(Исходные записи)
----------------

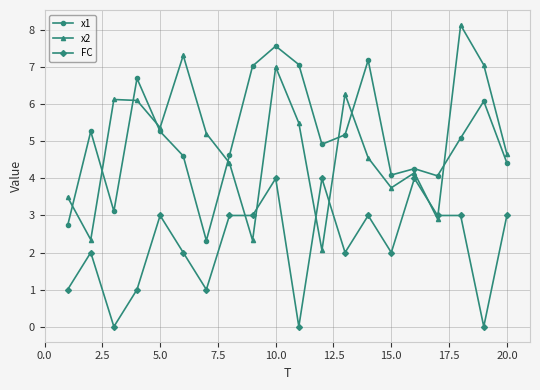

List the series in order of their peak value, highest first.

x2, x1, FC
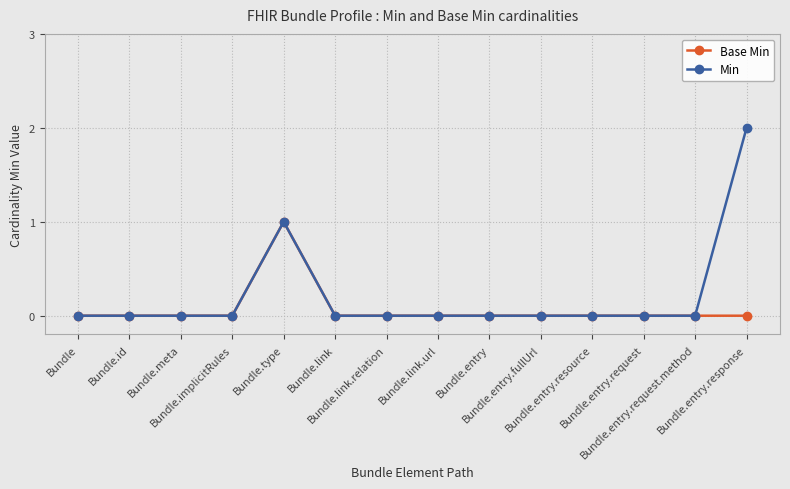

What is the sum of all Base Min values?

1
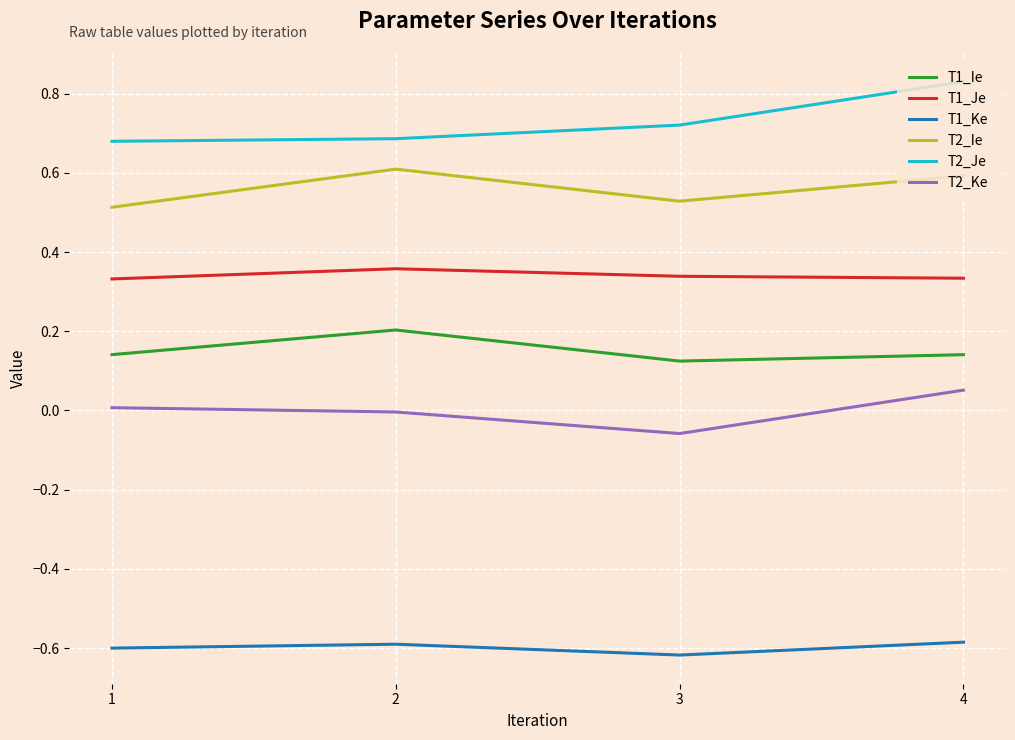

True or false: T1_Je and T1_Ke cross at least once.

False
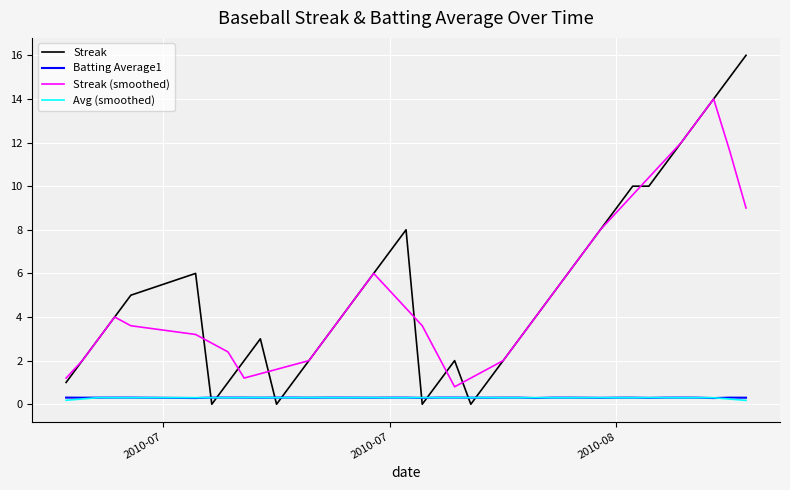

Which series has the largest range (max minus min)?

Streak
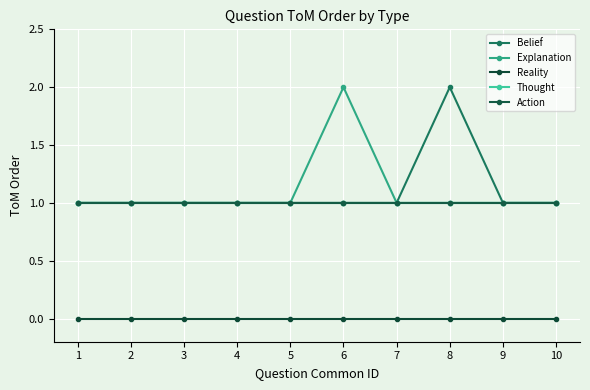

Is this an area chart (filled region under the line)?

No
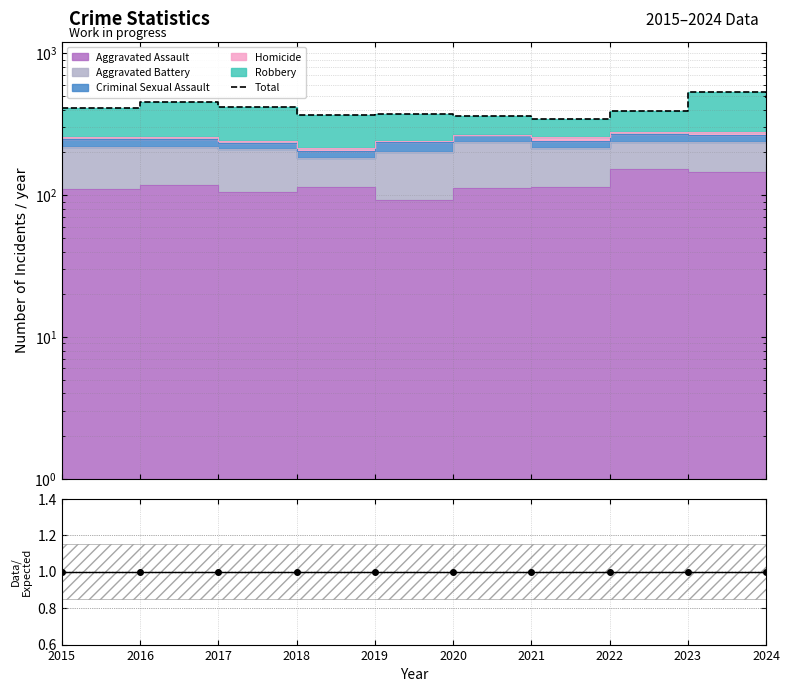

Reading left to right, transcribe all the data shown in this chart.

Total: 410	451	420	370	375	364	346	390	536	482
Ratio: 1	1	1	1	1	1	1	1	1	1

----------------

→ Что нужно сделать
Оформите все записи как список строк JSON, где каждой строке записей соответствует одна строка списка, а пустые строки пропущены. Пометки о картинках в ответ не включайте.

→ Ожидаемый ответ
[
  "List the series in order of their peak value, highest first.",
  "x2, x1, FC",
  "What is the sum of all Base Min values?",
  "1",
  "True or false: T1_Je and T1_Ke cross at least once.",
  "False",
  "Which series has the largest range (max minus min)?",
  "Streak",
  "Is this an area chart (filled region under the line)?",
  "No",
  "Reading left to right, transcribe all the data shown in this chart.",
  "Total: 410\t451\t420\t370\t375\t364\t346\t390\t536\t482",
  "Ratio: 1\t1\t1\t1\t1\t1\t1\t1\t1\t1"
]